Bob is never satisfied with his work. To that end, Bob decided to cut the cord and be done with the whole mess. Bob was initially afraid to cut the wire since Bob didn't know how many wires were in a USB cable. Bob found out there are only three, so let's go from there. Bob tore off the cable housing and removed the previous appendages from the charger. Bob then cut the cord and stripped the wires. Bob cut the wire from the charger and the USB plug a bit short, so leave yourself more room if your not a good stripper. Connect the wires according to color, and use shrink wrap or electrical tape to insulate the connections. Bob also used a larger piece of shrink wrap to cover the entire connection after joining the ends.
Step 5: Add a Mount and a Wire Loom
Since Bob made his connecting wire so short, he added a screw-in eyelet at the bottom of the charger to reduce stress on the wire as it bends up to meet the L bracket (more on that below). Bob found that the small threads of the eyelet screwed straight in beteween the joint of the two side of the charger and a pilot hole was therefore unnecessary. Bob bent the eyelet open enough for the wire to pass through using needle nose pliers and then closed it against the wire.

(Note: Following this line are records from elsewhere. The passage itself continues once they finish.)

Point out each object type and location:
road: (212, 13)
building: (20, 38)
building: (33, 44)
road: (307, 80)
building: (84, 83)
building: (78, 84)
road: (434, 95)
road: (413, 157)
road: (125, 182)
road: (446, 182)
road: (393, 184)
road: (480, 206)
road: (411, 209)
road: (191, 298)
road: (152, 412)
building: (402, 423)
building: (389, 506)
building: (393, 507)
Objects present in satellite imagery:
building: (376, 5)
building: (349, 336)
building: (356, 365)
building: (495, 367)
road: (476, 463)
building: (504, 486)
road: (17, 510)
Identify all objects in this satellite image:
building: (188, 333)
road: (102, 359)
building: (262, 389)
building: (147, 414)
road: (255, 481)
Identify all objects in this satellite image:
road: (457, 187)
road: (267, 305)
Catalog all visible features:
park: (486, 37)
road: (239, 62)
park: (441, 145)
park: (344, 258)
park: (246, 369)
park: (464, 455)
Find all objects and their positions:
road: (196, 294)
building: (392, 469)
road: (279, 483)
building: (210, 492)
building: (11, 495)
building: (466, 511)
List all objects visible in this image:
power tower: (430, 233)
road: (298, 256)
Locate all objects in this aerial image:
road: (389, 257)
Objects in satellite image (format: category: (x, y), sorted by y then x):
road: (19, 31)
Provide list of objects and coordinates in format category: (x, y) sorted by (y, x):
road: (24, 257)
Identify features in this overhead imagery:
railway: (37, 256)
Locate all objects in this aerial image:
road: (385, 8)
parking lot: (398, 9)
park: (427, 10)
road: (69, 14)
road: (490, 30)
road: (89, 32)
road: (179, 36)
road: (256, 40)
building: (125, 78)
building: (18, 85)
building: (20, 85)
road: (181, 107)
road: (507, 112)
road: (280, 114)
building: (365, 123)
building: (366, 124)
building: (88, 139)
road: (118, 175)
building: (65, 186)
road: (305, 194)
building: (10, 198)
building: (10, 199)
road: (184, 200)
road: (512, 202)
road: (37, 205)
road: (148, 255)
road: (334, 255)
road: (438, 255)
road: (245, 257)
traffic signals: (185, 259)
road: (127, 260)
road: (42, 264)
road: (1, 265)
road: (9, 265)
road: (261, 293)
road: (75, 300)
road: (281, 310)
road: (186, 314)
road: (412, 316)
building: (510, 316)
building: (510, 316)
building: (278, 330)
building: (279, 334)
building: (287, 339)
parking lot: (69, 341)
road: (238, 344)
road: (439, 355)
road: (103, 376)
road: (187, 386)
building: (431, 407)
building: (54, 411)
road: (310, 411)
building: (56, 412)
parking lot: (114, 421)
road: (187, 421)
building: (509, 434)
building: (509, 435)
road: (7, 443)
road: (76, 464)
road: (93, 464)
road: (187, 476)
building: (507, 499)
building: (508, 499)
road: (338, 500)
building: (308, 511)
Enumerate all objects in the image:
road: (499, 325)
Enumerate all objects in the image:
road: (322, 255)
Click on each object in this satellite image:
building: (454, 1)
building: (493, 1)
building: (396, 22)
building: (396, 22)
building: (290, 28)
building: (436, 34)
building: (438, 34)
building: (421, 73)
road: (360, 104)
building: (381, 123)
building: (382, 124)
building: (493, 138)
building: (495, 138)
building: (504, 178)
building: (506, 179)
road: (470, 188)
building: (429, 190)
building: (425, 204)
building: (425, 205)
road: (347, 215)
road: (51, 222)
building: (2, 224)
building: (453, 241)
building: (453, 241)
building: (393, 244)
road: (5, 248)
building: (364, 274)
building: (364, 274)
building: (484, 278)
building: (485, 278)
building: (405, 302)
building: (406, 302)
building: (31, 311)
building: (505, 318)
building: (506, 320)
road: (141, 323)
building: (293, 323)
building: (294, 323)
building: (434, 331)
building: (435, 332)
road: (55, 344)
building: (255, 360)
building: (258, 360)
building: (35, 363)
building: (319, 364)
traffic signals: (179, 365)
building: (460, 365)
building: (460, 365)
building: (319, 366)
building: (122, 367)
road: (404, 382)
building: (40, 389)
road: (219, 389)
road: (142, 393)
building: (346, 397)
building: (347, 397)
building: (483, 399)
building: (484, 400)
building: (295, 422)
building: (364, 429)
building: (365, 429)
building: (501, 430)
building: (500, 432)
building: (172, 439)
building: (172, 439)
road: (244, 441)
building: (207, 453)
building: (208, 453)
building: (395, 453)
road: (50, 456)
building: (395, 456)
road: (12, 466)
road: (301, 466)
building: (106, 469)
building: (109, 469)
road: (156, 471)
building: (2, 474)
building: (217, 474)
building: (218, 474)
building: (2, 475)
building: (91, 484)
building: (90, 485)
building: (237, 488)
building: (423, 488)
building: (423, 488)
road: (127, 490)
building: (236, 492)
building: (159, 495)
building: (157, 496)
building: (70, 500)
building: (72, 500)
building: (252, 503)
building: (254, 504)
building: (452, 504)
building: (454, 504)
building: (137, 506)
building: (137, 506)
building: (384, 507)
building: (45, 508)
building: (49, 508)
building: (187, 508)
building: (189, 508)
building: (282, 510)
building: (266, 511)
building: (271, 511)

Next, get yourself a corner brace, about 1" on each side for the USB mount. Bob used a grinding wheel to flatten the side of the charger since the sides actually angle up slightly in the middle, and will make it difficult to mount a flat surface to it. Bob also roughed up the surfaces of the corner brace to make the JB Weld stick better. Before attaching to the charger base, Bob ground the top length to match the length of the USB plug. JB Weld or epoxy the brace in place near the base of the charger.
Step 6: Final Steps
Next, Bob elected to grind the top of the brace at an angle to account for the play that is inherent to the USB charger plug. TO get the angle right, Bob plugged the phone in and held the USB plug against the brace until the phone rested in a level position. Bob used a sharpie to mark the brace at the angle that made the phne sit straight. See photo below. Bob then used a bench grinder to grind away the shaded portions of the brace. The goal for Bob was for the USB plug to fully support the phone with no other supports cluttering the charger.
Bob then mixed up some JB Weld and stuck the USB plug onto the brace, and used the yellow zip ties to hold it in the correct angle whilst it dried.
Step 7: Done. Again.
Bob added a coil-over wire protector for giggles, and now has an even less cluttered workspace with his new charger. The yellow zip tie is cut off once the JB Weld dries. As shown in the pics, it still has a bit of a lean to the right, which Bob may have to fix by re-welding the USB plug at a steeper angle, but the phone stays put and charges fine. Bob also happens to read gizmodo, and will watch the comments on said site to ensure no besmirching of Bob Loblaw's name occurs. Bob knows of some hot cops that will quickly and judiciously suppress any such besmirchery.
Bob thinks gizmodo should recommend a better camera for Bob as well. The DSC-T5 has disappointed Bob.